Era agosto de 2013, preparándonos para la prueba final del primer trimestre de la escuela de cocina. Como de costumbre los días terminaban tardísimo. Estábamos en casa de Josly y producíamos material para la prueba de costos. Yo vivía en un hotel vecino a La Asunción, en la Isla de Margarita, de esos que aun estando vecinos al mar te sientes en la selva, no sólo por estar rodeado de verde sino sobretodo por no tener cobertura en el celular. Terminamos el trabajo a eso de las 4 de la mañana.

Llamé un taxi porque mi carro estaba dañado o en Puerto La Cruz, no recuerdo.
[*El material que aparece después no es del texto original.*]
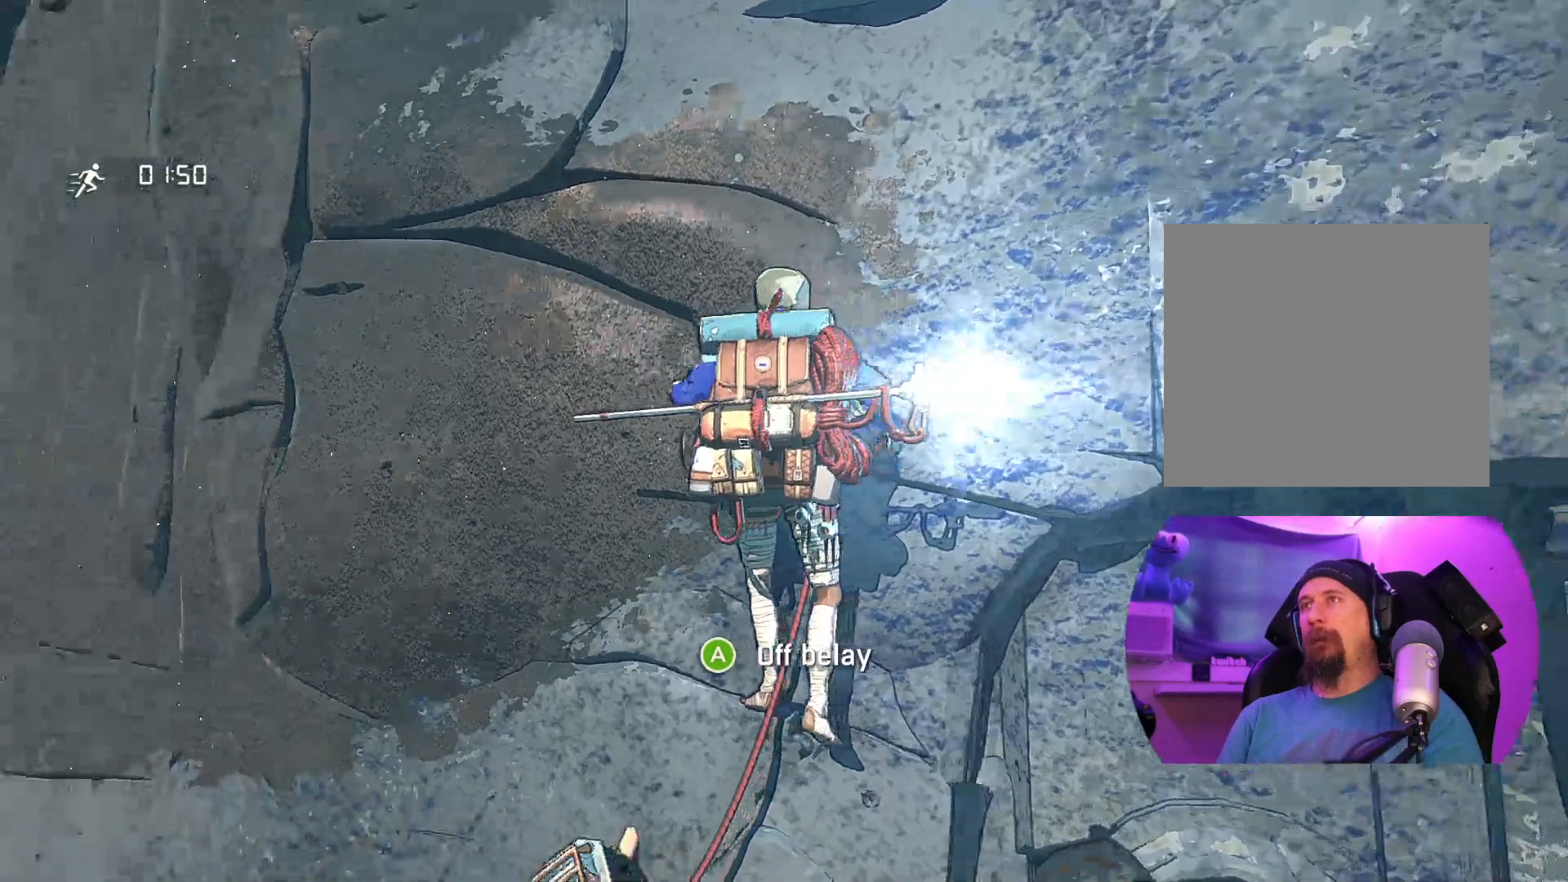
{"buttons": [], "left_stick": "center", "right_stick": "down-right", "events": [[67, "left_stick", "left"], [183, "right_stick", "down"], [233, "left_stick", "center"], [367, "right_stick", "down-right"]]}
Llegue a este puesto super bello y natural y cuando el taxi se fue me di cuenta que entre todo lo que tenía en las manos no estaban las llaves de la habitación. ¡¡¡Oh Dios!!! ¿¿¿Qué puedo hacer??? No obstante de no tener cobertura en el celular, el personal del hotel no llegaba antes de las 6 de la mañana. Con todo el sueño posible e iniciando a llover me senté a la sombra del techo de la recepción para dormir un rato mientras llegaba alguno.

Cual es la mía sorpresa: inició una tempestad terrible y, entre el frío y hasta con miedo, me dispuse a dormir un rato. Empece a sentir como caían cosas sólidas al suelo, pero entre la lluvia fortísima y la oscuridad no lograba ver que era. Al amanecer con esos colores característicos del cielo del trópico, miro el suelo y estaba cubierto de mangos. ¡¡¡Dios!!! no sé cuantos eran. De hecho olvidaba que en la estación de mango en Margarita los árboles están cargados por todos lados.

Y el perfume de mango no tarda en llegar, así como la creatividad de la gente para hacer innumerables productos típicos con esta fruta tan exquisita.